PARIS — Sheriff Wayne Gallant intends to ask county commissioners to appoint a Catholic priest as the department’s chaplain at its meeting Tuesday.

If appointed, the Rev. Gregory Dube, 35, a recent transfer to the parishes in Rumford and Bethel, will be on call to provide support to officers, victims and families per diem.

Duty officers are often presented with people undergoing a huge amount of stress and anxiety after a vehicle crash, structure fire or act of violence, Gallant said.  Police may not be in the best position to offer compassion, especially when they are pressed to secure a scene or collect evidence, he said. A chaplain can help fill that gap.

“We’re not incorporating religion,” Gallant said. “We’re just bringing in a compassionate person to help deal with someone’s needs in a time of crisis.”

Originally from Greene, Dube attended The Catholic University in Washington, D.C. and began working as a chaplain in Maine in 2007.

A certified chaplain with the Maine Criminal Justice Academy, he worked with the Biddeford Police Department between 2007 and 2010 and serves as the chaplain for the Maine Chiefs of Police Association. He was transferred to Oxford County as a pastor this summer.


The Rev. Dube described his role as “a ministry of presence” — to be there for as a source of emotional support, not necessarily as a man of the cloth. 

In a state that is sometimes called one of the least religious in the country, the Rev. Dube said there are occasional examples when his aid is turned down — but by and large, his presence is appreciated.

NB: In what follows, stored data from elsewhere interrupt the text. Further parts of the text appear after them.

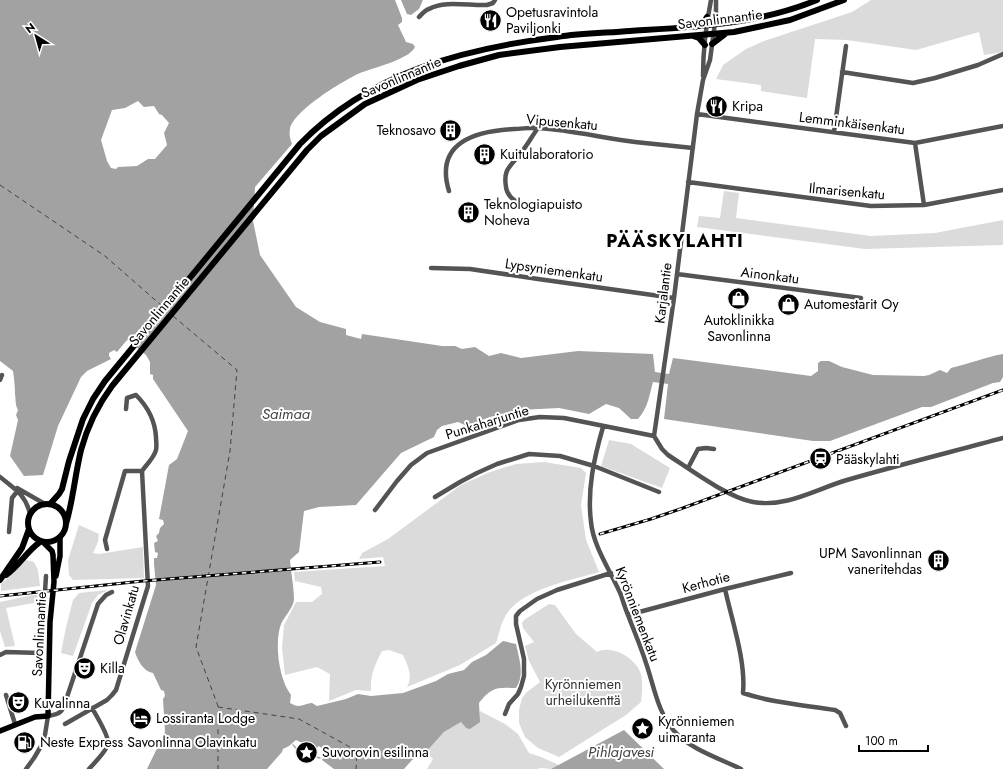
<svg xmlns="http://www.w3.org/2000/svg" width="1003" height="769" viewBox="0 0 1003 769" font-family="Jost,sans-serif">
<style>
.green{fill:#dbdbdb}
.water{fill:#a2a2a2;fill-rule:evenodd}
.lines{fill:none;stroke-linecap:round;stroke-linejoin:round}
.stream{stroke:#a2a2a2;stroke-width:1.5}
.ferry{stroke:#434343;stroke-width:1;stroke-dasharray:5 4;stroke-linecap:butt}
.minor{stroke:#545454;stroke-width:4.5}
.major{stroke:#000;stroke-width:5.5}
.highway{stroke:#000;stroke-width:6}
.rail-casing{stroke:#000;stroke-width:3}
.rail{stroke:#fff;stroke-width:1.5;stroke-dasharray:4.5;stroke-linecap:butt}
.labels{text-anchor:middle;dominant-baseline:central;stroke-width:4;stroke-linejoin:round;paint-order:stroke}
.poi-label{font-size:14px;fill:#000;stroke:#fff;text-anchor:start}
.street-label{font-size:14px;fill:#000;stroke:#fff}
.park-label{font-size:14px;fill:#323232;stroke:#fff}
.water-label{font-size:15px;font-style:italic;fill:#434343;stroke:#fff}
.district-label{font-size:18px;font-weight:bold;letter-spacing:1px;fill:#000;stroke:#fff}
</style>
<rect width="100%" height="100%" fill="#fff"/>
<path class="green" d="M871 0H1003V52L984 55 979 32 916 50 847 40 815 39 807 98 761 91V85L716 79 723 65 746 49 764 41 852 12Z
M724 191 739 193 736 218 871 236 935 233 1003 220V245L865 249 697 227 699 216 720 218Z
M609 440 631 444 670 468 662 488 601 466Z
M544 462 581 468 586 473 581 505 586 540 599 572C572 580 516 590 504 619 500 626 499 635 496 643L460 665 407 687C413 676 408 666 403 655L389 650 382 651C375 664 370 676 371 691L356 690 329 701 330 674 317 667 285 675 282 648 284 625 296 602H312L322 594 321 587 295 581 294 572 385 566 383 557 359 559 362 553 388 539 461 485 490 472 516 464Z
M79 525 99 534 98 542 93 553 99 554 143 547 144 578 73 580 69 575 68 560Z
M26 560 34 562 38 570 40 586 1 591V584Z
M108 590 98 595 92 603 73 656 61 653 66 627 73 600 79 593Z
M33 595H39L34 603 6 608 15 646 5 647 0 631V602Z
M549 604 555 605 576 634 597 652C612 644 636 658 641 674 643 683 642 693 641 702L626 715 559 757 538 748 525 737 519 723V710L522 698 527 692 540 682 529 661 525 646 534 642 523 628 522 623 524 620Z
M480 711 505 724 518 734 529 753 541 757 559 765 551 769 541 768 537 769H427L433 759 426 752 444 732 461 722 466 728 479 716Z"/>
<path class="water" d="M0 0H395L402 18V22L398 25 406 42 413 44 415 47C410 59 373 68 360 73 344 80 293 111 290 129 289 134 290 139 292 144L255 187 253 221 260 255 296 307 320 322 346 329V335L361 339 362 334 442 346H455L462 349 475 347 489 356 501 353 521 358 578 351 653 354 655 372 669 374 673 358 811 376 818 371V363L821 361H829L842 367 873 375 924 376 929 375 940 370 947 373 951 368C969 364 985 357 1003 354V377L1000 382 993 383 931 407H922L830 441H813L664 419 668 384 653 382C649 396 648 408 638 419H631L619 408 606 404 589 414 559 408 519 410 490 417 467 426 458 422 442 426 437 430 434 437 401 453 356 505 319 507 304 511 299 552 290 560C291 573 294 587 294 600 293 608 284 617 281 624 274 643 279 680 291 695L290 703C300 709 302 704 312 703L317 706 346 699 358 694 371 696 403 693 436 681 448 674 464 670 472 662 486 655 503 641 516 644C519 658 525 675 516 688 497 687 491 687 479 703L480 722 470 729 466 728 461 722 444 732 426 752 412 760 404 769H334L322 760 326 752 319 746 315 749 296 740 289 746 283 749 282 752 267 769H147L165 732 163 699 165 696 164 691 161 690 153 673C143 671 138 661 135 652L156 585 154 564V558H157L158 553 155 552 154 543 158 541 156 536 159 533 160 528 164 524 163 520 159 519 169 465 177 459 188 431 153 379V375L150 374V362L146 355 127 340 117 352 114 350 109 353V356L111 359 87 371 81 377 58 426 43 475 24 476 10 456 18 420 16 415 18 410C15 404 16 401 15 394 15 386 14 379 13 371L0 361ZM138 101 144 107 154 106 159 114 162 115 169 123 164 133 167 145 155 159H148L137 166 118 167 116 169 111 168 107 161 101 140 112 110 125 108Z
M401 0H423L419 9 411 15 407 14Z
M624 730 664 769H551Z"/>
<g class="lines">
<path class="stream" d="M293 745 301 753 320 758"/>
<path class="ferry" d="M0 185 105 256 162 306
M173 316 237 370 230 451 196 647 218 706V769
M218 707 299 719 357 751 356 769"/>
<path class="minor" d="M419 17C422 14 425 10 429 9 444 0 470 6 487 5L493 3 495 0
M842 72 913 83 935 78 978 65 1003 54
M703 76C703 51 706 25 711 0
M697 114 915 143 1003 126
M834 132 846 46
M915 143 924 205
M688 182 871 206 924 205 1003 190
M449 191C434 142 476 131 514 129 522 129 531 127 539 128 571 130 603 138 635 142 654 144 674 146 693 148
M521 205C514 200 507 196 506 187 503 169 510 167 520 154 527 146 532 136 538 128
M431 268 470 269 538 279 674 298
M677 274 861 298
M0 380 2 375
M603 427C594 458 587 490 591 522 593 546 611 572 621 595 623 601 625 608 628 615 634 631 641 647 646 663 654 686 658 714 675 732 690 749 721 759 741 769
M654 436 674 298 697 114 703 80 710 60 716 15V0
M654 436 662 449 668 455C691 470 727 497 753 502 786 508 816 489 847 480 899 465 951 452 1003 438
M688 468 698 449 706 448 714 449
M0 477C14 488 27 496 30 515
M17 488 45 504
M435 497 460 482 477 473 497 464 529 454 560 456 594 466 659 492
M375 510 397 481 411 465 427 453 519 420 540 417 564 418 654 436
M9 532 12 498 19 489
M107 549 105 540 125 471H142
M725 589C732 621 746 661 743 693 773 703 804 705 835 710L840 713 846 726
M628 615 725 589 791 573
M0 655 6 652 41 653 46 576
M6 695 15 724
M505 714 509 704 518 694 521 687 524 676V659L516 624V616L520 611 537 599 557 590 611 573
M65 724 107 700 112 695 116 690 148 586 142 471C146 465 154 458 156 450 157 446 156 441 156 437 155 420 148 407 136 395L127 398 126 409
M26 769 34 758 44 741 48 716C63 714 62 711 67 697L98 604 106 595 112 592
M89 769C94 763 108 750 108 743 109 736 96 715 92 708"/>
<path class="major" d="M56 576 60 556V537
M0 731 35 717 48 716 50 622 54 582 53 555 52 551 44 543"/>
<path class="highway" d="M696 27 704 22 707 17
M693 36 699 38 705 45
M712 44 725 34
M50 504 59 494 62 489 69 461 83 419 93 399 105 381 300 144C369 73 462 49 557 37 581 33 606 33 630 31 694 27 756 25 817 0
M28 523a19 19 0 1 1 38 0a19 19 0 1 1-38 0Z
M66 524C73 500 75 475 81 450 87 428 98 405 112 386L307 150 321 136 365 104 417 80 459 66 499 55 560 47 734 32 790 20 844 0
M6 575C19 566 27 551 40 542
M0 580 22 548 29 529"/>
<defs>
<path id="rail" d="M600 534 651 519 683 508 1003 390
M0 596 143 581 380 562"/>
</defs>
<use href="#rail" class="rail-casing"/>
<use href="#rail" class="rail"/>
</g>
<defs>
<symbol id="restaurant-disc" viewBox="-11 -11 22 22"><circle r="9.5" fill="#000" stroke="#fff"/><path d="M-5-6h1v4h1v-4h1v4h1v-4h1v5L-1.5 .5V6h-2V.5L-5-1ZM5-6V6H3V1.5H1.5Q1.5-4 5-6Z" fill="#fff"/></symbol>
<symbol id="building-disc" viewBox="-11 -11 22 22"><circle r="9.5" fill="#000" stroke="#fff"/><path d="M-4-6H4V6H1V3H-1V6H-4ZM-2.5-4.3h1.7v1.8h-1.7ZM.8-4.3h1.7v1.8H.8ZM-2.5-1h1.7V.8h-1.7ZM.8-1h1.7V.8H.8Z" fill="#fff"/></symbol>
<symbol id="shop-disc" viewBox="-11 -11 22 22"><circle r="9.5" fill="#000" stroke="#fff"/><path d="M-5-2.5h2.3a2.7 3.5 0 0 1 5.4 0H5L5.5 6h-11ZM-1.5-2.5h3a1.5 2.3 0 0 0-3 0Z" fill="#fff"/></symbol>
<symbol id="station-disc" viewBox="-11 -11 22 22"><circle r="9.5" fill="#000" stroke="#fff"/><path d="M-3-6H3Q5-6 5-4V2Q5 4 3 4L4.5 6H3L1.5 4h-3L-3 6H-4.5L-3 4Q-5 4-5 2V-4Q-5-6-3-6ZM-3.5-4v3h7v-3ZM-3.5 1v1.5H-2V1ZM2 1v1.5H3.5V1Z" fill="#fff"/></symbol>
<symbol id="theatre-disc" viewBox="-11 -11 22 22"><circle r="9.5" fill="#000" stroke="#fff"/><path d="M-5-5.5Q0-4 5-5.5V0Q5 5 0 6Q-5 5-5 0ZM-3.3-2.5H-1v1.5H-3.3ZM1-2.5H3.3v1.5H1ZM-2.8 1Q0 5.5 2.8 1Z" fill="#fff"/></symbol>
<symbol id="hotel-disc" viewBox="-11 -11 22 22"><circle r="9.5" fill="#000" stroke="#fff"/><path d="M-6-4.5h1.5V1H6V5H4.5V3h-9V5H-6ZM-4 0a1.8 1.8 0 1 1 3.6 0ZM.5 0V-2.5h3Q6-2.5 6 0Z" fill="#fff"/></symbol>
<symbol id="sight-disc" viewBox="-11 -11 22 22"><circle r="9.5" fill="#000" stroke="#fff"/><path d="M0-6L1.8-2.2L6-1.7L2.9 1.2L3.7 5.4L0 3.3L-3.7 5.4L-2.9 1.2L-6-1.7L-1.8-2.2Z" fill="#fff"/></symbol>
<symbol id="fuel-disc" viewBox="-11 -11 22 22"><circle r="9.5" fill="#000" stroke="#fff"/><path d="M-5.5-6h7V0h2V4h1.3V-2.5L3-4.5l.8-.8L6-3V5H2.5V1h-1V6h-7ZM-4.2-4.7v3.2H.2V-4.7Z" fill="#fff"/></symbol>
</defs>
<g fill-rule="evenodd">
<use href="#restaurant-disc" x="478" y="8" width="25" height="25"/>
<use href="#restaurant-disc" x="704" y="94" width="25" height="25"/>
<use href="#building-disc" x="438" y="118" width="25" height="25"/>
<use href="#building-disc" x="472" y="142" width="25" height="25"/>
<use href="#building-disc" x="456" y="200" width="25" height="25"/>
<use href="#shop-disc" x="726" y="286" width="25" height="25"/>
<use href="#shop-disc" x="776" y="292" width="25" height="25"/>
<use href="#station-disc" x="808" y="446" width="25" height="25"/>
<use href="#building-disc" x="926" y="548" width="25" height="25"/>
<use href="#theatre-disc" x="72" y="656" width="25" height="25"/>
<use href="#theatre-disc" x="6" y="690" width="25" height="25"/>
<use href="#hotel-disc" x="128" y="706" width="25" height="25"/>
<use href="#sight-disc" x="630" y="716" width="25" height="25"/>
<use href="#fuel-disc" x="12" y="730" width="25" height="25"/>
<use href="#sight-disc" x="294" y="740" width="25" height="25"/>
</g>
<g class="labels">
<g class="poi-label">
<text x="506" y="12">Opetusravintola<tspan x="506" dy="16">Paviljonki</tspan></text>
<text x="732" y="106">Kripa</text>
<text x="436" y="130" text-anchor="end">Teknosavo</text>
<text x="500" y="154">Kuitulaboratorio</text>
<text x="484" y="204">Teknologiapuisto<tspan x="484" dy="16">Noheva</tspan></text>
<text x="804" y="304">Automestarit Oy</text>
<text x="739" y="320" text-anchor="middle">Autoklinikka<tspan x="739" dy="16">Savonlinna</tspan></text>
<text x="836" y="459">Pääskylahti</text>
<text x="922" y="553" text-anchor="end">UPM Savonlinnan<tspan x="922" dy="16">vaneritehdas</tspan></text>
<text x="100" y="668">Killa</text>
<text x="34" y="703">Kuvalinna</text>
<text x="156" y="718">Lossiranta Lodge</text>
<text x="658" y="721">Kyrönniemen<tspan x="658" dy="16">uimaranta</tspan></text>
<text x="40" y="742">Neste Express Savonlinna Olavinkatu</text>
<text x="322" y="752">Suvorovin esilinna</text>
</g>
<g class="street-label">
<text transform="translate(720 19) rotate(-7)">Savonlinnantie</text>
<text transform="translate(401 77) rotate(-23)">Savonlinnantie</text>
<text transform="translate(562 122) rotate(5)">Vipusenkatu</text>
<text transform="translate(852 123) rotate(7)">Lemminkäisenkatu</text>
<text transform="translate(847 191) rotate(5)">Ilmarisenkatu</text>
<text transform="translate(554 270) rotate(8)">Lypsyniemenkatu</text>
<text transform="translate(770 275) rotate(7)">Ainonkatu</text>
<text transform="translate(663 293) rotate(-83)">Karjalantie</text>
<text transform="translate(159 311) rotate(-50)">Savonlinnantie</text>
<text transform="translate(487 422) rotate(-17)">Punkaharjuntie</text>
<text transform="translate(706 582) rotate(-15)">Kerhotie</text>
<text transform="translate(638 614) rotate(69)">Kyrönniemenkatu</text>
<text transform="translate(126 615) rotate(-74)">Olavinkatu</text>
<text transform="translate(39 634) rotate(-87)">Savonlinnantie</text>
</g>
<g class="park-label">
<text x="583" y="684">Kyrönniemen<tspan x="583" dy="16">urheilukenttä</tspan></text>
</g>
<g class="water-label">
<text x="286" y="414">Saimaa</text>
<text x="621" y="752">Pihlajavesi</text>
</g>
<g class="district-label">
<text x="675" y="241">PÄÄSKYLAHTI</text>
</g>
</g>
<g transform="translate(36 36) rotate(323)" stroke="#ffffff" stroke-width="3" paint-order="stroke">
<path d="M0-3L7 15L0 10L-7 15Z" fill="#000000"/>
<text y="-6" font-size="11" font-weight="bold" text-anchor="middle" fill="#000000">N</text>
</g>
<path d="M859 745v6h69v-6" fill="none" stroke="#000000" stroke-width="2"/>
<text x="865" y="745" font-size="12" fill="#000000" stroke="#ffffff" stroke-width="3" paint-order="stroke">100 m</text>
</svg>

He will not be on call for every emergency, Gallant said. Victims and officers alike often have their own sources of spiritual and moral aid, but the new chaplain will be on call for those who want it.

John B. Rogers, director of the Maine Criminal Justice Academy, said chaplains from many faiths are used in law enforcement agencies across the state and are an incredible asset.

Along with helping attend to traumatized individuals, chaplains also help officers with emotional situations such as serving death notifications and functioning as counselors to whom officers can talk in confidence.

“Chaplains are there to help,” Rogers said.

“It’s comforting for a law enforcement officer to know there is someone there that understands law enforcement and is protected in terms of any sort of statements they have to say.”